Production hardening

The default embed works as-is. For production sites with a strict security posture, pin the loader with Subresource Integrity, satisfy your Content Security Policy with a nonce, and front the receiver with a CDN. Walk this checklist before you ship.

Before you ship #

Pin the loader with Subresource Integrity

Add an integrity hash and crossorigin to the loader tag so the browser refuses a tampered file.

Satisfy your Content Security Policy

Put a per-request nonce on each inline script tag, and allow the ingest origin in connect-src.
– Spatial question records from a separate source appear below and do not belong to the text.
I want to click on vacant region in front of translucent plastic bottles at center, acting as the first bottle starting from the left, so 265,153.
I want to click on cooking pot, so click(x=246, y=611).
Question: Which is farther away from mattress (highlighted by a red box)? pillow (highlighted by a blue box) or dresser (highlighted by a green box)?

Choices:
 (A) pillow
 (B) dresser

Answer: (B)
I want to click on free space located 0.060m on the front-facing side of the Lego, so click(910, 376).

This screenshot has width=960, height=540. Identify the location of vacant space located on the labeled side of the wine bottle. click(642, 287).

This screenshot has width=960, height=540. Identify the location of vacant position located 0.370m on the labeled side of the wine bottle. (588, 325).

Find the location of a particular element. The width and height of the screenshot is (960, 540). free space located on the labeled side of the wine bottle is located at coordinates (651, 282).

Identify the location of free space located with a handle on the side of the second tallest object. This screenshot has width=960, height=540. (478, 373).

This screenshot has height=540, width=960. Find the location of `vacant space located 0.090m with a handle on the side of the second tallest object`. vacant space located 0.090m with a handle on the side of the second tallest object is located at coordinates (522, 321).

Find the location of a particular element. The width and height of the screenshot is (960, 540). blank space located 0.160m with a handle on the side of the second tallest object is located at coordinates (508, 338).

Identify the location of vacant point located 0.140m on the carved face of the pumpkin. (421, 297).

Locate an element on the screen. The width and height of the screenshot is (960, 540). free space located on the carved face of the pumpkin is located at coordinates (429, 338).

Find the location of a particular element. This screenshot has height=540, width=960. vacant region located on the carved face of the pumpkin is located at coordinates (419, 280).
Front the receiver with a CDN

Point a CDN at the receiver as origin to cache the bundle at the edge. No code change is needed.

Verify in a clean session

Load the page with the production CSP active and confirm events still arrive and no CSP violations appear in the console.

Subresource Integrity #

Subresource Integrity (SRI) pins the loader to a known cryptographic hash. If the served file does not match, the browser refuses to execute it. Add integrity and crossorigin to the loader tag:

loader with SRI html
<!-- Pin the loader to a known hash. The browser refuses to run -->
<!-- the file if it does not match. crossorigin is required for SRI. -->
<script
  src="https://rum-ingest.example.com/v1/rum/ambilobe-rum.min.js"
  integrity="sha384-…"
  crossorigin="anonymous"
  async></script>

Content Security Policy #

The recommended embed has two inline <script> tags: the stub and the init call. Under a strict CSP, inline scripts are blocked unless you allow them. The clean way is a per-request nonce on each tag, matched by a nonce- source in the header.
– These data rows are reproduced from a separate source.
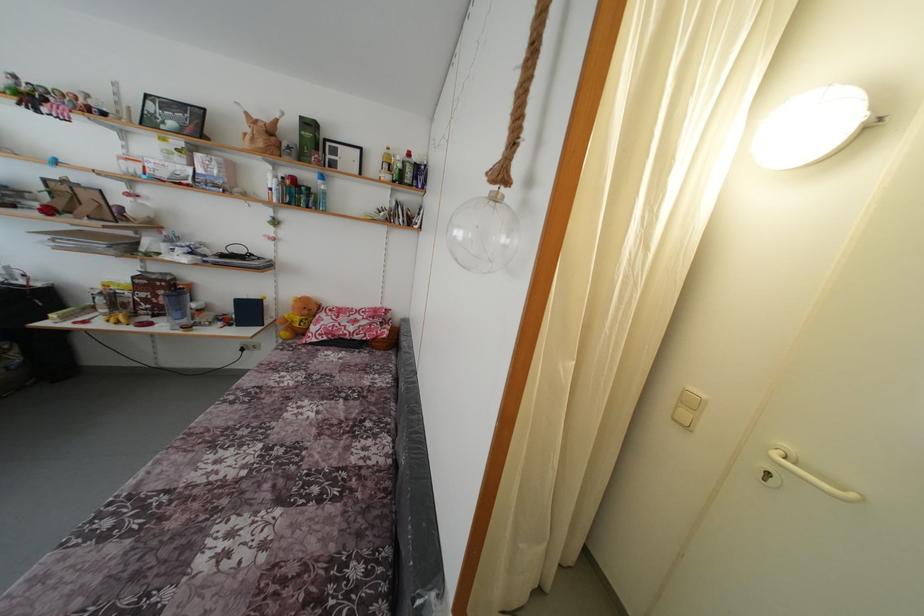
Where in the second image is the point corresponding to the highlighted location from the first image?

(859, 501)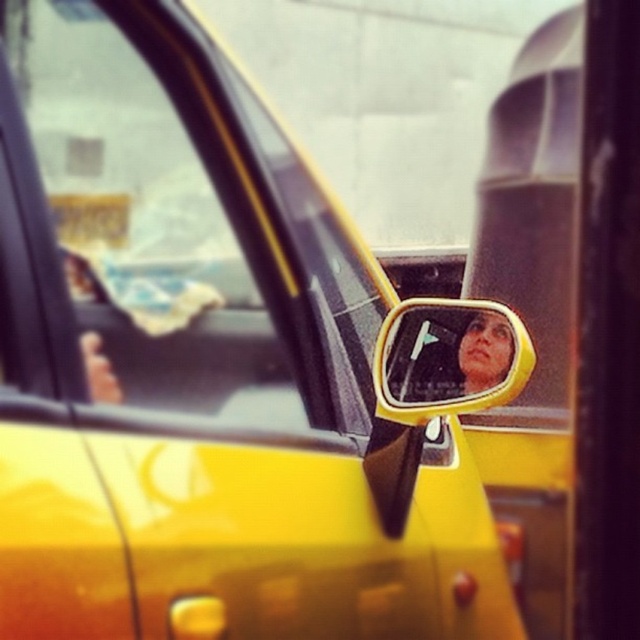
Is the position of transparent glass car window at upper left more distant than that of yellow plastic mirror at center?

That is False.

Between transparent glass car window at upper left and yellow plastic mirror at center, which one is positioned lower?

yellow plastic mirror at center is below.

Does point (99, 337) lie in front of point (502, 381)?

Yes, it is.

Where is `transparent glass car window at upper left`? This screenshot has width=640, height=640. transparent glass car window at upper left is located at coordinates (145, 218).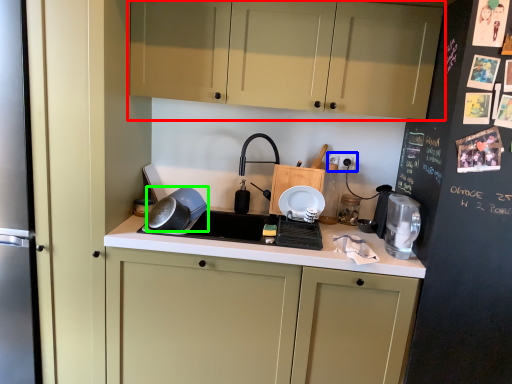
Question: Based on their relative distances, which object is farther from cabinetry (highlighted by a red box)? Choose from electric outlet (highlighted by a blue box) and kitchen appliance (highlighted by a green box).

Choices:
 (A) electric outlet
 (B) kitchen appliance

Answer: (B)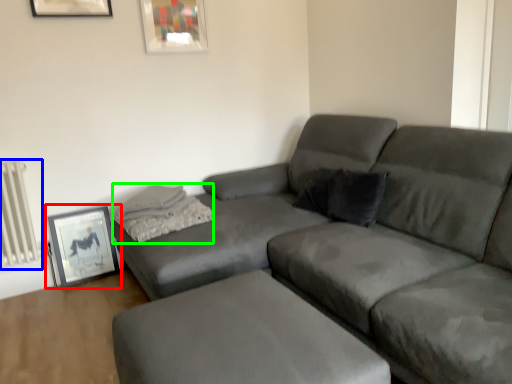
Question: Which object is the farthest from picture frame (highlighted by a red box)? Choose among these: radiator (highlighted by a blue box) or pillow (highlighted by a green box).

Choices:
 (A) radiator
 (B) pillow

Answer: (B)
nonced inline scripts html
<!-- Add the same per-request nonce to every inline script tag. -->
<!-- Your server generates the nonce and sets it in the CSP header. -->
<script nonce="r4nd0m-per-request">
!function(w){if(w.amb)return;/* …inline stub… */}(window);
</script>
<script nonce="r4nd0m-per-request">
  amb('init', { /* … */ });
</script>

The matching header, with the ingest origin allowed for the beacon connection:

CSP header text
Content-Security-Policy:
  script-src 'self' 'nonce-r4nd0m-per-request';
  connect-src 'self' https://rum-ingest.example.com;

Front with a CDN #

The receiver serves the collector bundle itself, so you do not need a CDN. To cache the bundle at the edge and shorten the loader fetch, point a CDN at the receiver as origin and serve /v1/rum/* through it. Leave the beacon endpoint pointed at the receiver. No snippet change is required beyond swapping the asset host.